◆ Extracted data ◆
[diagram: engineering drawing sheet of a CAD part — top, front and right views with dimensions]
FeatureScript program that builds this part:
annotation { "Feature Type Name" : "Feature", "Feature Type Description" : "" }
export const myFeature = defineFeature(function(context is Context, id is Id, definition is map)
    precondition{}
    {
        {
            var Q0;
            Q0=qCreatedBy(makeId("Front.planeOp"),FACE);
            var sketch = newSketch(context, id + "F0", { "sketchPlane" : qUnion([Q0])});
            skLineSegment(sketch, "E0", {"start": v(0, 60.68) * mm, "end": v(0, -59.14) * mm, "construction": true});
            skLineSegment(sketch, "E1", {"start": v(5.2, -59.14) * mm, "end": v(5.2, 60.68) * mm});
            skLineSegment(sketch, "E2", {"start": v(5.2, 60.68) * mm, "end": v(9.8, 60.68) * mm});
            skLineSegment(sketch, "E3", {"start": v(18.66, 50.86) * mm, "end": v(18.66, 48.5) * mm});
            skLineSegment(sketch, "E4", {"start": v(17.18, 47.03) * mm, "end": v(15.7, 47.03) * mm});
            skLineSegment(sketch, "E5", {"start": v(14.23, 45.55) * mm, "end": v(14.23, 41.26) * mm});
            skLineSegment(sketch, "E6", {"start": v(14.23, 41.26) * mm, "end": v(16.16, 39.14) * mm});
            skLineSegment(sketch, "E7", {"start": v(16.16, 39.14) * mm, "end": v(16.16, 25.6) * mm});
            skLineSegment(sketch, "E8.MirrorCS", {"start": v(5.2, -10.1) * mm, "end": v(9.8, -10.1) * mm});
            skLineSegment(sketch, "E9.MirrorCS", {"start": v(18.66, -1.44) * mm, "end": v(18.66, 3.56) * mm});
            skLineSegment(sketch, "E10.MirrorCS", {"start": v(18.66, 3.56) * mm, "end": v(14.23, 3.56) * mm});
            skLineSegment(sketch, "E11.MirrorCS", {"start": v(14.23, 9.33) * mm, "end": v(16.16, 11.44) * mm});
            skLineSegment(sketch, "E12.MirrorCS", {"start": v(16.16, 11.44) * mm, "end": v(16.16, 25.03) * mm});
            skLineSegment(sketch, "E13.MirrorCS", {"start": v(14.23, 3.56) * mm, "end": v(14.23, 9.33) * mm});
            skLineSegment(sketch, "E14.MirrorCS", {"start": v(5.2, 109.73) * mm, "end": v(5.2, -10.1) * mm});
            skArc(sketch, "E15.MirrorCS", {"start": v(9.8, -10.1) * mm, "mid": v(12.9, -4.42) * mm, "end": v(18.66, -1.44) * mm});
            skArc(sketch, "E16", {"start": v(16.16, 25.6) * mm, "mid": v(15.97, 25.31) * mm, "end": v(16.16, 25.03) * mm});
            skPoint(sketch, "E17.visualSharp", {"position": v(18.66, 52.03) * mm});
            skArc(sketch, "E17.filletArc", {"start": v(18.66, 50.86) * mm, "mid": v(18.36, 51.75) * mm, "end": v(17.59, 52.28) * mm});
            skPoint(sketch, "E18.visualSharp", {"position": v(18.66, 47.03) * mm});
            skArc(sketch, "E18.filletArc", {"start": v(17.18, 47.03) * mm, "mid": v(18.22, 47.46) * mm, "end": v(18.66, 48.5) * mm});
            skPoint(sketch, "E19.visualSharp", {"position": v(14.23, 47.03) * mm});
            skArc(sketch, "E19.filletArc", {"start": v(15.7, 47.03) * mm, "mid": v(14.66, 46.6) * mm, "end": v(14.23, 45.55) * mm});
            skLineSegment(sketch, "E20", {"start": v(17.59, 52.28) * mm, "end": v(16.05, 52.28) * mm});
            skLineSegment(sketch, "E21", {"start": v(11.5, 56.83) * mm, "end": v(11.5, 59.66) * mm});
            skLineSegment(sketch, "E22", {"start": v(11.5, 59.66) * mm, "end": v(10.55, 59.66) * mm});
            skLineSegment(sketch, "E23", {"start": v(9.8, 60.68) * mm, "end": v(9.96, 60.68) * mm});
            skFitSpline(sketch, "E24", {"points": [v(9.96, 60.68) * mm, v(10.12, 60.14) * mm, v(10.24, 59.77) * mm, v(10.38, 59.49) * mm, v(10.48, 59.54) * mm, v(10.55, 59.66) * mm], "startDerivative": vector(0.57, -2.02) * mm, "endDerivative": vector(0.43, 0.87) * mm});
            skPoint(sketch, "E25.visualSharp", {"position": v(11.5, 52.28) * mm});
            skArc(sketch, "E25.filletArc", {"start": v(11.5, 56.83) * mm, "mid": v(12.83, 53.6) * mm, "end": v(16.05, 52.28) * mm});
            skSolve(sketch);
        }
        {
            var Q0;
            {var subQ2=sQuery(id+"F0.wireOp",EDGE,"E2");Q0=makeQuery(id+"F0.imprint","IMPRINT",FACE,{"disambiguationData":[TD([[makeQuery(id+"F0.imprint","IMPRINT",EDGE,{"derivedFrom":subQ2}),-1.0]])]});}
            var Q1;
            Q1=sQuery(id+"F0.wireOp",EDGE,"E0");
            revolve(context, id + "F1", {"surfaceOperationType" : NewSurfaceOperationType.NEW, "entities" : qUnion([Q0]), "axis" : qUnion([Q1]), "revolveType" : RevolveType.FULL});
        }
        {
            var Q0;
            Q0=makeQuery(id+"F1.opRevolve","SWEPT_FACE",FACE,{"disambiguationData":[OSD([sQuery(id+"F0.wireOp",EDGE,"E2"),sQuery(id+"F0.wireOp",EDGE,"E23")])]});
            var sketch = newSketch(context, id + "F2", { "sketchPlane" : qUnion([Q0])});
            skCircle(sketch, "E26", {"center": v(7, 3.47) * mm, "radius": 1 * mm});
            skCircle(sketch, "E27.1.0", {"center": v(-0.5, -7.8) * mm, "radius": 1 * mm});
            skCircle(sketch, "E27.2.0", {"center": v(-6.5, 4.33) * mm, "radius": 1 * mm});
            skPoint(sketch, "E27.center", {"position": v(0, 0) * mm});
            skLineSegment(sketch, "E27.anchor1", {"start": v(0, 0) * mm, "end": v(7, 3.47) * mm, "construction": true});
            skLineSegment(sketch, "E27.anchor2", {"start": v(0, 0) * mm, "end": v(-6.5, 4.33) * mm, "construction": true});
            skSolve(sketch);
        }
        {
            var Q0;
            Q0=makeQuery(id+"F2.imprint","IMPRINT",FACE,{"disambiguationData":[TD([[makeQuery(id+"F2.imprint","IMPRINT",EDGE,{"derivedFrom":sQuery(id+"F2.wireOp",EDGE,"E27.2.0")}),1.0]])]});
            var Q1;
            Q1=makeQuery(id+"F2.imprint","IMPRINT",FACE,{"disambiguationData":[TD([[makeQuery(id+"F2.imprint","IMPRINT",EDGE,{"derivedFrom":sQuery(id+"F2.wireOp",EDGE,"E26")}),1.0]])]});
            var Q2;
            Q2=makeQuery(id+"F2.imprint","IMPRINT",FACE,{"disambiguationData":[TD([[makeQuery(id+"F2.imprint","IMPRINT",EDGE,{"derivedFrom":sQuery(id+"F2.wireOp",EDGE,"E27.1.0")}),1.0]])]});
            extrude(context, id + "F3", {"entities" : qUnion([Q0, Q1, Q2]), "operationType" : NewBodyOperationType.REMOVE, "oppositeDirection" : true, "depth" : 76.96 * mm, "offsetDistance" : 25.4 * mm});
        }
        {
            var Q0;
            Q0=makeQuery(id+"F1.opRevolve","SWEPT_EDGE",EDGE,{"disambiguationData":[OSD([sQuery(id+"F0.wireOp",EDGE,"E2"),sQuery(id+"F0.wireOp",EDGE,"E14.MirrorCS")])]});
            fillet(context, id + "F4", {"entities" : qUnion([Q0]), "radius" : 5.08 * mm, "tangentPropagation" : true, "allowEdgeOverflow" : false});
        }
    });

◆ Directions ◆
List every line of the records above that contains the string "opRevolve", matching case exactly.

◆ Full response ◆
            Q0=makeQuery(id+"F1.opRevolve","SWEPT_FACE",FACE,{"disambiguationData":[OSD([sQuery(id+"F0.wireOp",EDGE,"E2"),sQuery(id+"F0.wireOp",EDGE,"E23")])]});
            Q0=makeQuery(id+"F1.opRevolve","SWEPT_EDGE",EDGE,{"disambiguationData":[OSD([sQuery(id+"F0.wireOp",EDGE,"E2"),sQuery(id+"F0.wireOp",EDGE,"E14.MirrorCS")])]});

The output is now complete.